Aalto-Musiktheater

Mitarbeiter: Ensemble & Gäste

Pasaroiu, CristinaDie 1986 in Bukarest geborene Sopranistin begann ihre Gesangsausbildung im frühen Alter von 12 Jahren in ihrer Heimatstadt. Sie setzte ihr Gesangsstudium mit Vittorio Terranova am Conservatorio Giuseppe Verdi in Mailand fort, wo sie den Bachelor mit Auszeichnung bestand. 2009 schloss sie ihr Studium an der Universität für Musik und Darstellende Kunst in Wien ab. Sie belegte die Meisterkurse von Dolora Zajick, Nelly Miricioiu, Ileana Cotrubas, Edda Moser, Francisco Araiza and Jaume Aragall und war bis 2010 Mitglied des Opernstudios in Bologna. Cristina Pasaroiu ist Preisträgerin verschiedener nationaler und internationaler Wettbewerbe, wie Hariclea Darclée, Paul Constantinescu, George Georgescu, Miniatura Romantica, dem Festival für rumänische Lieder in Bukarest, Johannes Brahms, Franz Schubert in Bulgarien, Ferruccio Tagliavini in Österreich, Iris Adami Corradetti in Padova, Luciano Pavarotti in Modena, Jaume Aragall Competition in Barcelona sowie Neue Stimmen in Gütersloh 2011.

Zahlreiche Konzertauftritte führten sie zu den Rosenblatt Recitals in London, nach Graz, zum Musikverein Wien, mit Andrea Boccelli nach Ravenna, nach Lucca, mit Archi della Scala nach Milano, nach Bologna, Linz, Ankara, ans Teatro Reggio di Parma, nach Palermo, Bolzano, Amsterdam, Duisburg, Genève, Nancy, ans Konzerthaus Berlin und nach Beijing.
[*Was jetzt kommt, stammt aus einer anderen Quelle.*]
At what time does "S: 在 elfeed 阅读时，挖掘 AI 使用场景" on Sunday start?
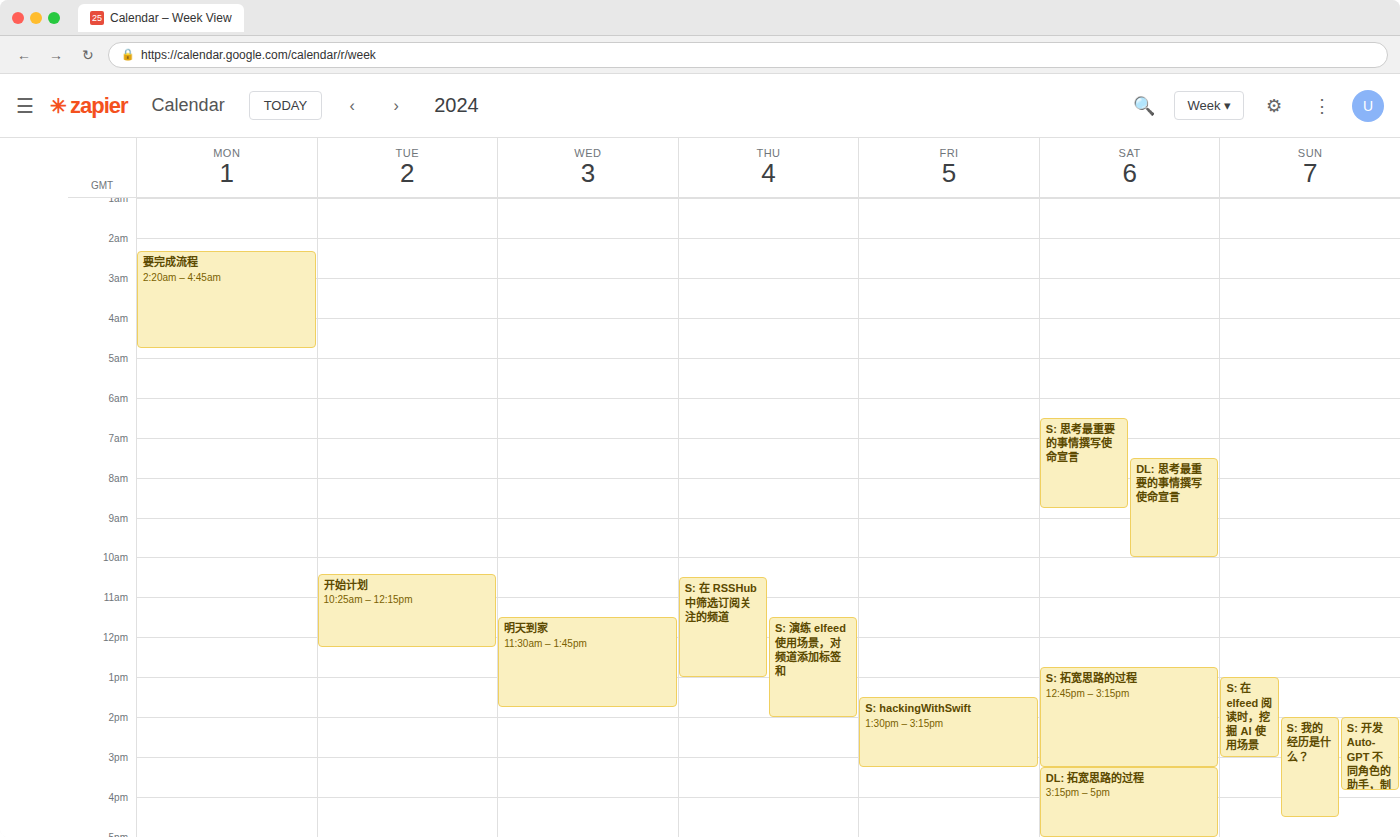
1:00 PM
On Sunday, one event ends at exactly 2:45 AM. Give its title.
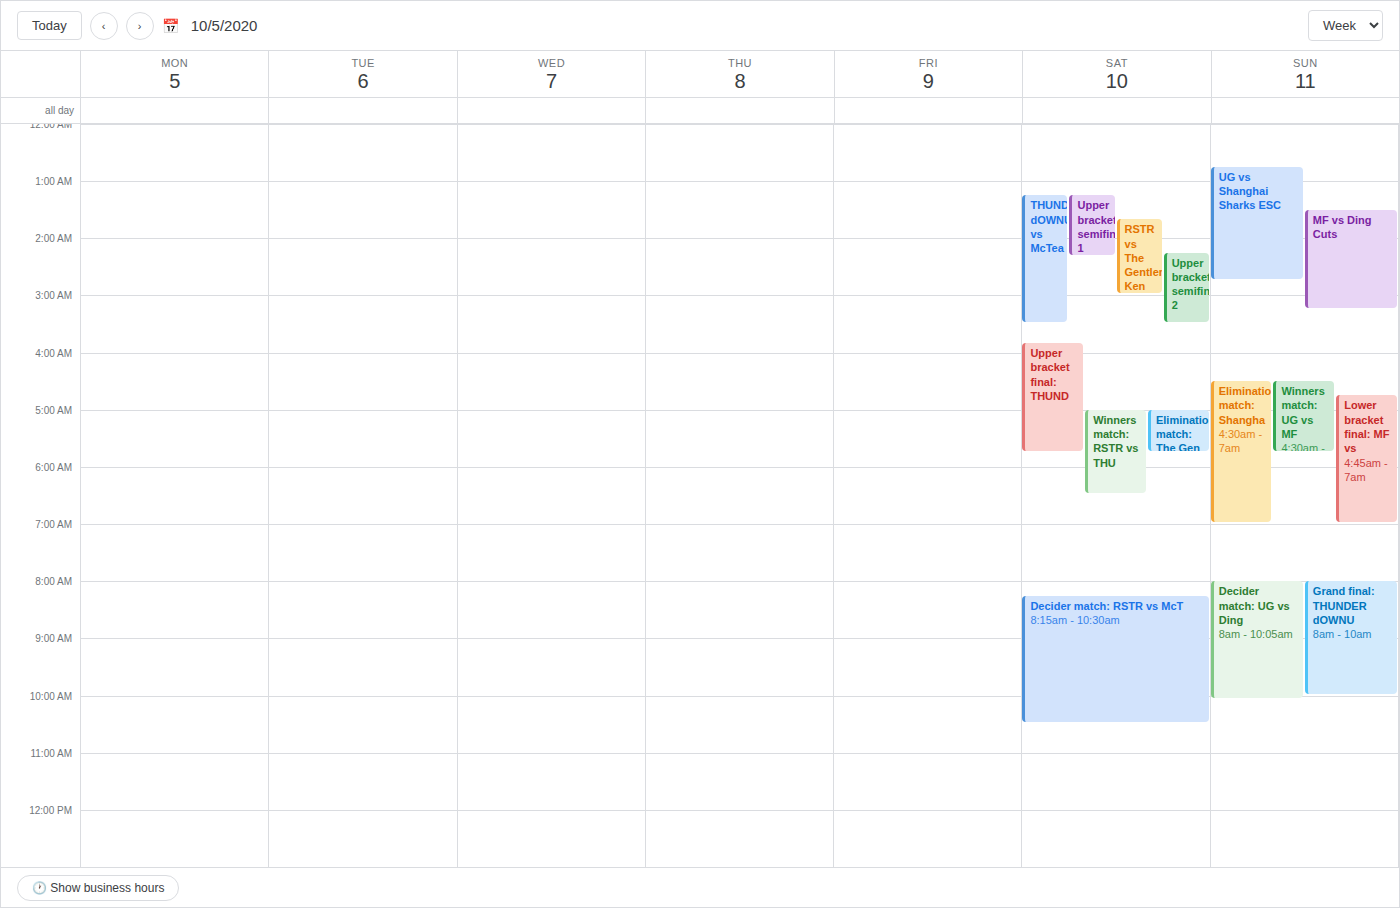
"UG vs Shanghai Sharks ESC"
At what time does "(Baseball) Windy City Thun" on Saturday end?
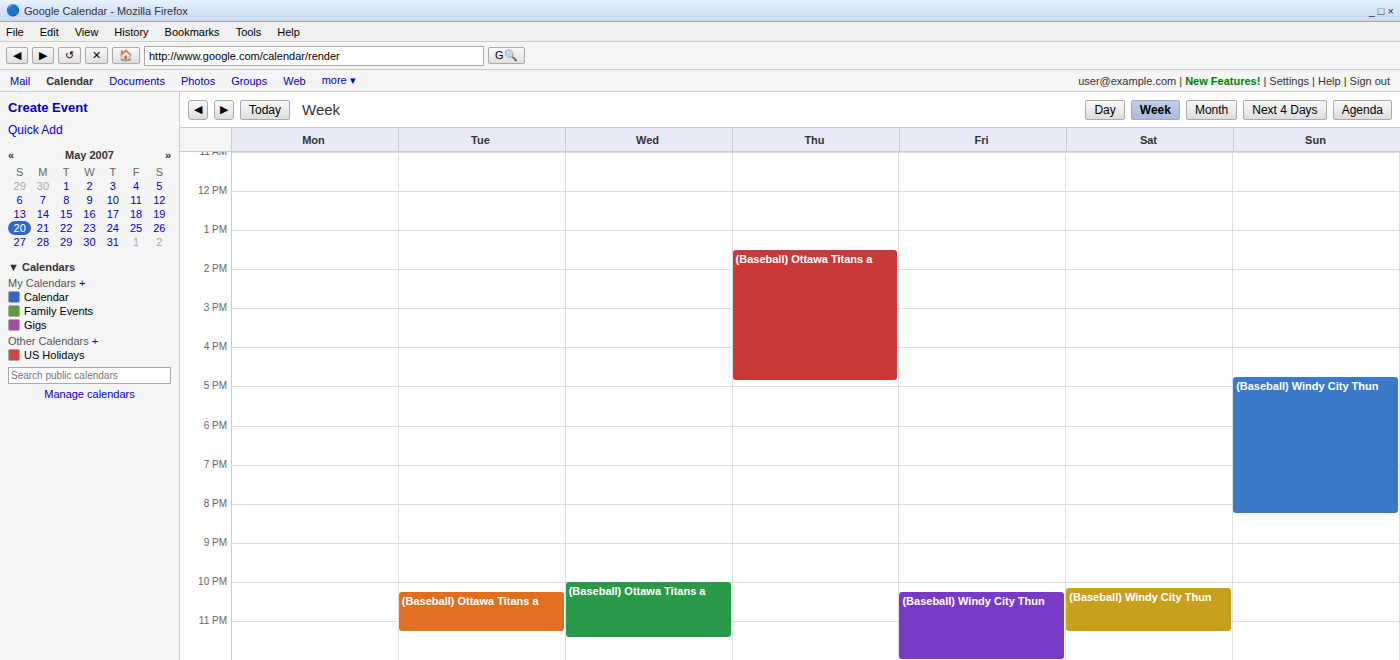
23:15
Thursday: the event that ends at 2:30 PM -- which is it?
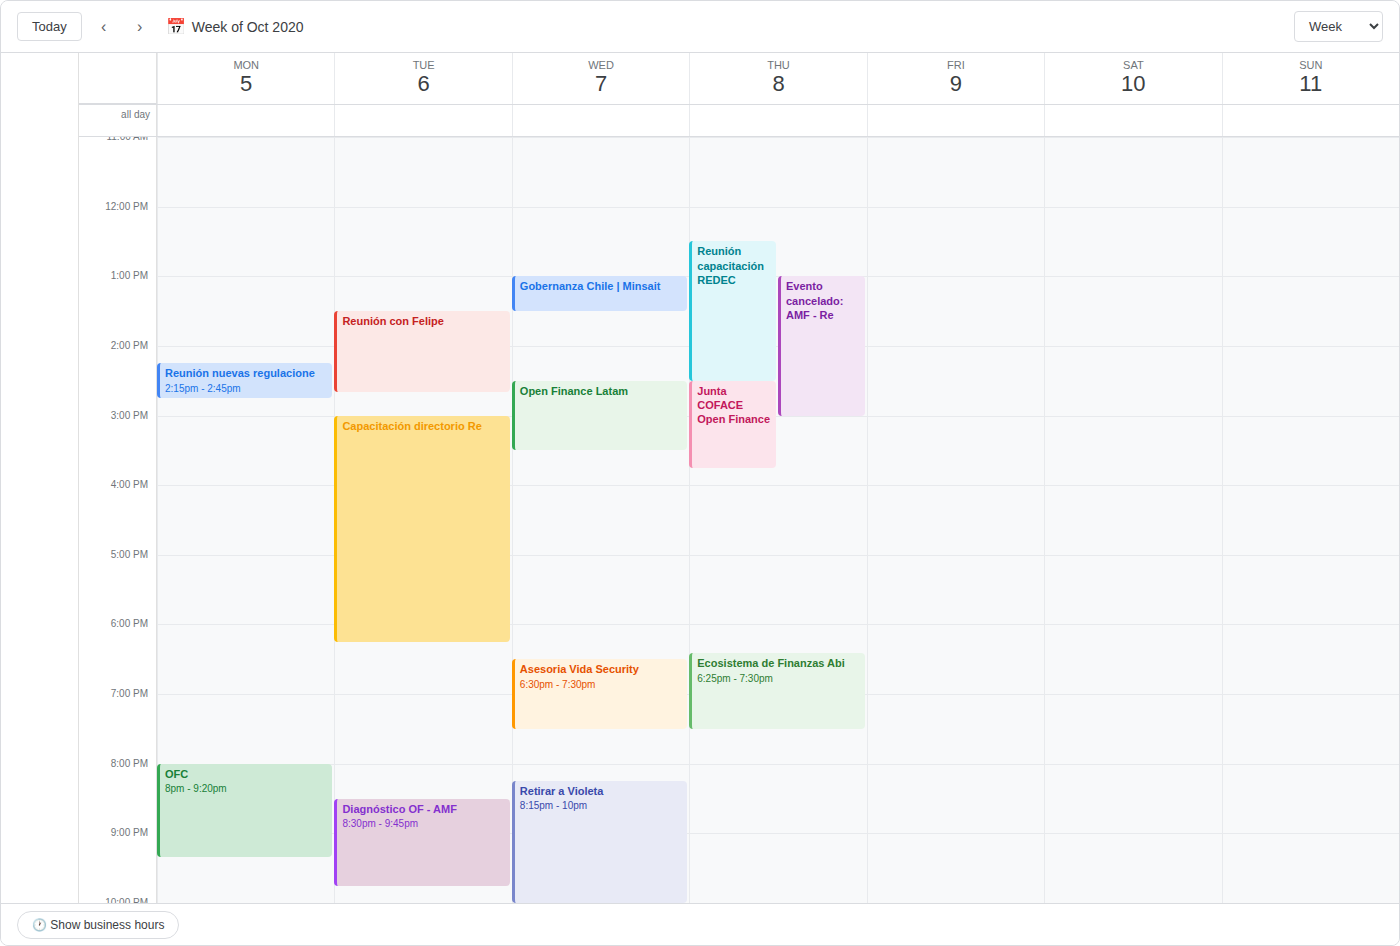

Während des Studiums sang sie in "La Clemenza di Tito", "Der Freischütz" und "Don Giovanni" sowie Haydns "Schöpfung", Mozarts C-Dur und C-moll-Messe, Orffs "Carmina Burana" sowie die Requien von Mozart und Verdi. Am Teatro Comunale di Bologna debütierte sie als Magda ("La Rondine") unter der Leitung von José Cura, sang Mimí in Lorenzo Marianis "La Bohème", Madama Butterfly sowie Micaëla ("Carmen") unter der Leitung von Michele Mariotti. Sie verkörperte Violetta Valery ("La Traviata") am Theater Nordhausen und in Rudolstadt, sang in "La Rondine" an der Opera de Lorraine Nancy und Micaëla bei den St. Margarethen Festspielen unter Alfred Eschwé. Sie nahm als Frasquita "Carmen" mit Elina Garanҫa für die Deutsche Grammophon in Torino sowie "La Bohème" für Magazzini Sonori auf und war Gast der Sendung "Stars von morgen" von Rolando Villazón mit Übertragungen im ZDF und ARTE.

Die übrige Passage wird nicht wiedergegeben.